■ Exercise aim ■
If a line in the records below holds the word "enthält", copy it.

--- Input records ---

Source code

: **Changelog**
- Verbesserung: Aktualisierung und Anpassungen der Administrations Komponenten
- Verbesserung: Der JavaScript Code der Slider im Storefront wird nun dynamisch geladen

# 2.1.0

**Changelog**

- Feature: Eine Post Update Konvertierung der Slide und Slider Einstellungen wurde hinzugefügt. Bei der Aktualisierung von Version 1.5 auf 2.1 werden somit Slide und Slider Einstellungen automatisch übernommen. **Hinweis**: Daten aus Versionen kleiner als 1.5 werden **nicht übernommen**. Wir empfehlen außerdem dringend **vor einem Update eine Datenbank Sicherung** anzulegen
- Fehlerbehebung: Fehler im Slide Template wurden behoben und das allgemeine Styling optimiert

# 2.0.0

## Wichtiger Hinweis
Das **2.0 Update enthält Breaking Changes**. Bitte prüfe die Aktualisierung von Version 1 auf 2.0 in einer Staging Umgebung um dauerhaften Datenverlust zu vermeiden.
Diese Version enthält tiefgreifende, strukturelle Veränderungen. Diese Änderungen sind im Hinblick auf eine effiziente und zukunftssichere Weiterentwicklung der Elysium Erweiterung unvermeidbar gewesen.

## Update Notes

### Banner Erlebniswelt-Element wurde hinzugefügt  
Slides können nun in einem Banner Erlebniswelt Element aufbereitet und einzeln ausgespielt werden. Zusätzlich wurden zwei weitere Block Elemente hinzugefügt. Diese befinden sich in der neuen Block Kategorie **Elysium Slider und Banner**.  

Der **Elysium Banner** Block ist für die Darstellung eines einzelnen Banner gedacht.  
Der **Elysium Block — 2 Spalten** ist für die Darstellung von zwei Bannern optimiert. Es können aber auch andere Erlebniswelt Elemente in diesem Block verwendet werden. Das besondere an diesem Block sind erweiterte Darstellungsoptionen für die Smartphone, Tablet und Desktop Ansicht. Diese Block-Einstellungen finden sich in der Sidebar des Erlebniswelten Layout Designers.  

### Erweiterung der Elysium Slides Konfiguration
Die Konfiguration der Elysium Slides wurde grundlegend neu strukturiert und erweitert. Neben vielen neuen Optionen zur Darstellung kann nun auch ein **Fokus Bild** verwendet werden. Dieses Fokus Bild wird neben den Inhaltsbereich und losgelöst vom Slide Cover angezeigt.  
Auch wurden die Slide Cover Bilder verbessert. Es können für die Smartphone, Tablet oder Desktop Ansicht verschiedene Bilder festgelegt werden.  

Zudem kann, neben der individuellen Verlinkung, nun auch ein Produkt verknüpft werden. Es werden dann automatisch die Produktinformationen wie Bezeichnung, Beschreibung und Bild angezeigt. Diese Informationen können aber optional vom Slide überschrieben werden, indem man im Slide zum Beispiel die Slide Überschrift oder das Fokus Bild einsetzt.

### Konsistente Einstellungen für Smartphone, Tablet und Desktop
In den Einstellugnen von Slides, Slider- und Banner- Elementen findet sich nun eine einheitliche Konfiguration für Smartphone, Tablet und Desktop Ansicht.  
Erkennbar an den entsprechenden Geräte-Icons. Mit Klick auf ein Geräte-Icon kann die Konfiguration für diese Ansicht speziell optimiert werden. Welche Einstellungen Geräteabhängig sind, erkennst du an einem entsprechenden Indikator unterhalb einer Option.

---

■ Result of this exercise ■
Das **2.0 Update enthält Breaking Changes**. Bitte prüfe die Aktualisierung von Version 1 auf 2.0 in einer Staging Umgebung um dauerhaften Datenverlust zu vermeiden.
Diese Version enthält tiefgreifende, strukturelle Veränderungen. Diese Änderungen sind im Hinblick auf eine effiziente und zukunftssichere Weiterentwicklung der Elysium Erweiterung unvermeidbar gewesen.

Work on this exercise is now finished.